Many employers allow employees to pay their share of health insurance premiums through pre-tax payroll deductions. While this has become a standard employee benefit, the favorable tax treatment is not created simply by adopting a payroll practice. It depends on the employer maintaining a compliant Section 125 plan.
Because this requirement is rather esoteric and can be overlooked by employers, and often these plans are adopted when a benefits program is first established and then rarely revisited, employers may not realize that outdated or missing plan documents can create significant tax exposure.
What Is a Section 125 Plan?
Section 125 of the Internal Revenue Code authorizes employers to offer certain benefits on a tax-favored basis through a written benefit plan, which can be called many different things, depending, in part, on the plan structure: Cafeteria Plan, Premium Only Plan, Premium Conversion Plan, or Flexible Benefits Plan. Most employers use these plans to permit employees to pay their share of health insurance premiums with pre-tax salary reductions, lowering employees’ taxable income while also reducing the employer’s payroll tax liability.
The plan document establishes the terms under which employees may elect pre-tax benefits and serves as the legal basis for the tax treatment of those elections. Among other things, it identifies the benefits offered, defines employee eligibility, sets election procedures, specifies when mid-year election changes are permitted, and outlines the rules governing plan administration.

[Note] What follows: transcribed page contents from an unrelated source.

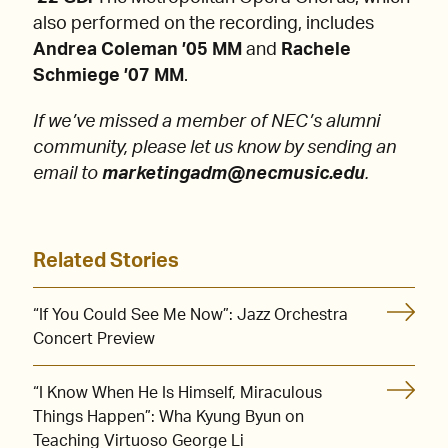
also performed on the recording, includes
Andrea Coleman ’05 MM
and
Rachele
Schmiege ’07 MM
.
If we’ve missed a member of NEC’s alumni
community, please let us know by sending an
email to
marketingadm@necmusic.edu
.
Related Stories
“If You Could See Me Now”: Jazz Orchestra
Concert Preview
“I Know When He Is Himself, Miraculous
Things Happen”: Wha Kyung Byun on
Teaching Virtuoso George Li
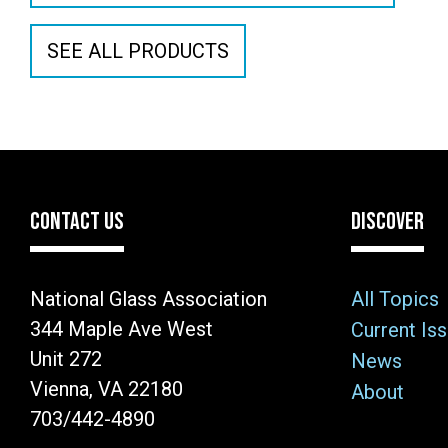
SEE ALL PRODUCTS
CONTACT US
DISCOVER
National Glass Association
All Topics
344 Maple Ave West
Current Is
Unit 272
News
Vienna, VA 22180
About
703/442-4890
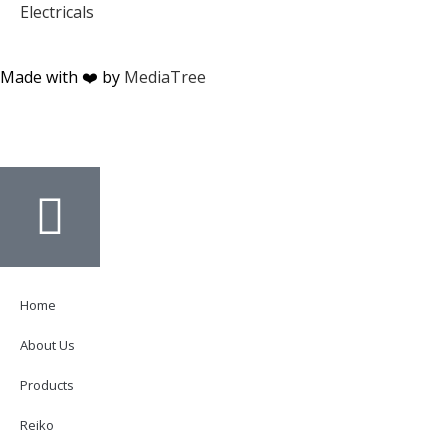
Electricals
Made with ❤️ by
MediaTree
Home
About Us
Products
Reiko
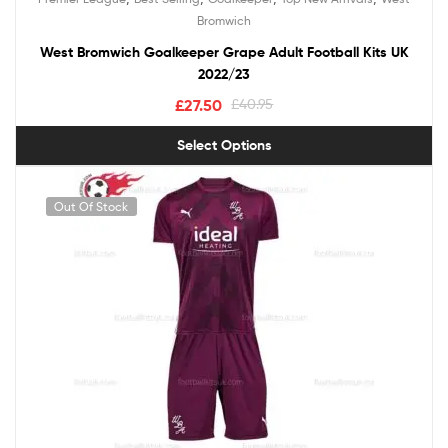
Bromwich
West Bromwich Goalkeeper Grape Adult Football Kits UK
2022/23
£
27.50
£
40.95
Select Options
Out Of Stock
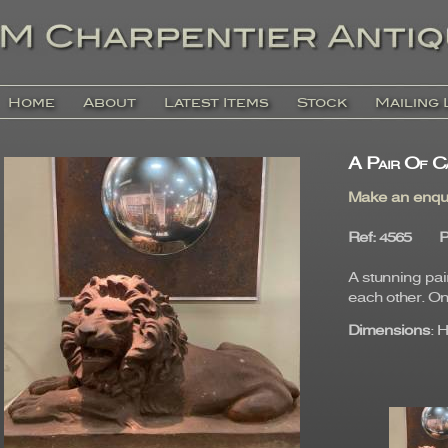
Home
About
Latest Items
Stock
Mailing 
A Pair Of Ca
Make an enqu
Ref
: 4565
P
A stunning pai
each other. On
Dimensions
: 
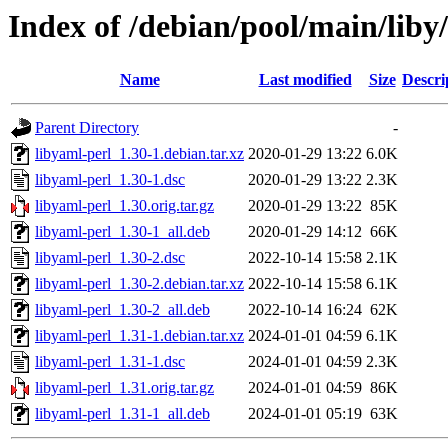
Index of /debian/pool/main/liby
Name
Last modified
Size
Descri
Parent Directory
-
libyaml-perl_1.30-1.debian.tar.xz
2020-01-29 13:22
6.0K
libyaml-perl_1.30-1.dsc
2020-01-29 13:22
2.3K
libyaml-perl_1.30.orig.tar.gz
2020-01-29 13:22
85K
libyaml-perl_1.30-1_all.deb
2020-01-29 14:12
66K
libyaml-perl_1.30-2.dsc
2022-10-14 15:58
2.1K
libyaml-perl_1.30-2.debian.tar.xz
2022-10-14 15:58
6.1K
libyaml-perl_1.30-2_all.deb
2022-10-14 16:24
62K
libyaml-perl_1.31-1.debian.tar.xz
2024-01-01 04:59
6.1K
libyaml-perl_1.31-1.dsc
2024-01-01 04:59
2.3K
libyaml-perl_1.31.orig.tar.gz
2024-01-01 04:59
86K
libyaml-perl_1.31-1_all.deb
2024-01-01 05:19
63K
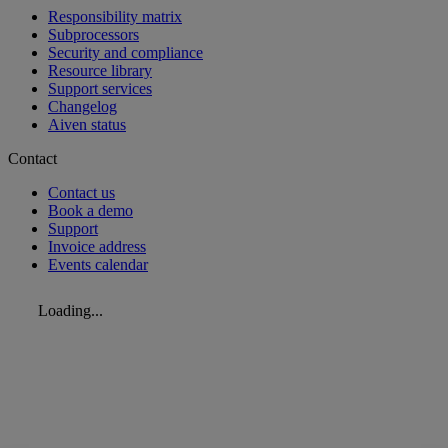
Responsibility matrix
Subprocessors
Security and compliance
Resource library
Support services
Changelog
Aiven status
Contact
Contact us
Book a demo
Support
Invoice address
Events calendar
Loading...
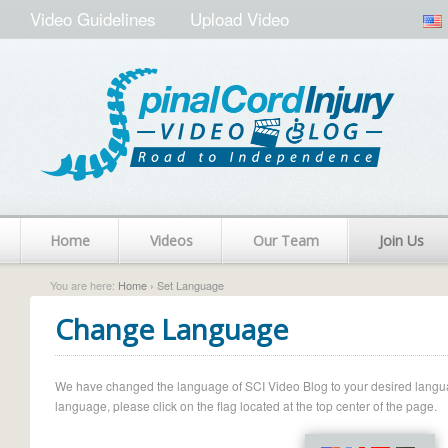
Video Guidelines
Upload Video
Home
Videos
Our Team
Join Us
You are here:
Home
› Set Language
Change Language
We have changed the language of SCI Video Blog to your desired language.
language, please click on the flag located at the top center of the page.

Without a compliant written plan, employee salary reductions generally cannot receive the favorable tax treatment available under Section 125. As a result, the amounts intended to be excluded from taxable wages may instead become subject to employment and income taxes.
Why Does This Matter?
Many employers assume that because pre-tax deductions have been processed through payroll for years, they are automatically compliant. In reality, the tax treatment depends on the existence of a written plan that satisfies the requirements on the Internal Revenue Code and Treasury Regulations. This issue often comes to light only during an IRS examination, a corporate transaction, or an internal compliance review. When the required documentation is missing or outdated, employers may face employment tax assessments, withholding issues, interest, and penalties.
Who Needs a Section 125 Plan?
Any employer that permits employees to pay for qualified benefits through pre-tax salary reductions should have a compliant Section 125 plan in place prior to engaging in the pretax deductions. This commonly includes employers offering pre-tax deductions for medical, dental, or vision insurance, health flexible spending arrangements (FSAs), or dependent care assistance programs.
Employers that use a professional employer organization (PEO) or third-party payroll provider should not assume those vendors have satisfied the employer’s legal obligations. Although these providers frequently assist with payroll and benefits administration, responsibility for maintaining a compliant Section 125 plan remains with the employer.
A Simple Compliance Check
Employers should be able to answer a few basic questions:
- Do we have a written Section 125 plan?
- Does the plan accurately reflect the benefits we currently offer?
- Are employee elections and mid-year election changes administered in accordance with the plan’s terms?
If the answer to any of these questions is uncertain, reviewing the plan documents before an audit or transaction is time well spent. Even though you cannot retroactively implement a Section 125 plan, if the plan is missing, or if you never had one, putting one in place once the issue is discovered is still an important compliance step.
The Bottom Line
Section 125 plans are easy to overlook because, once adopted, they often receive little attention. You should review the plan document each time you make changes to your healthcare plans and confirm that it reflects current law and the employer’s benefit offerings.
A current compliant Section 125 plan is a relatively modest administrative requirement, but one that can significantly reduce tax and compliance risk.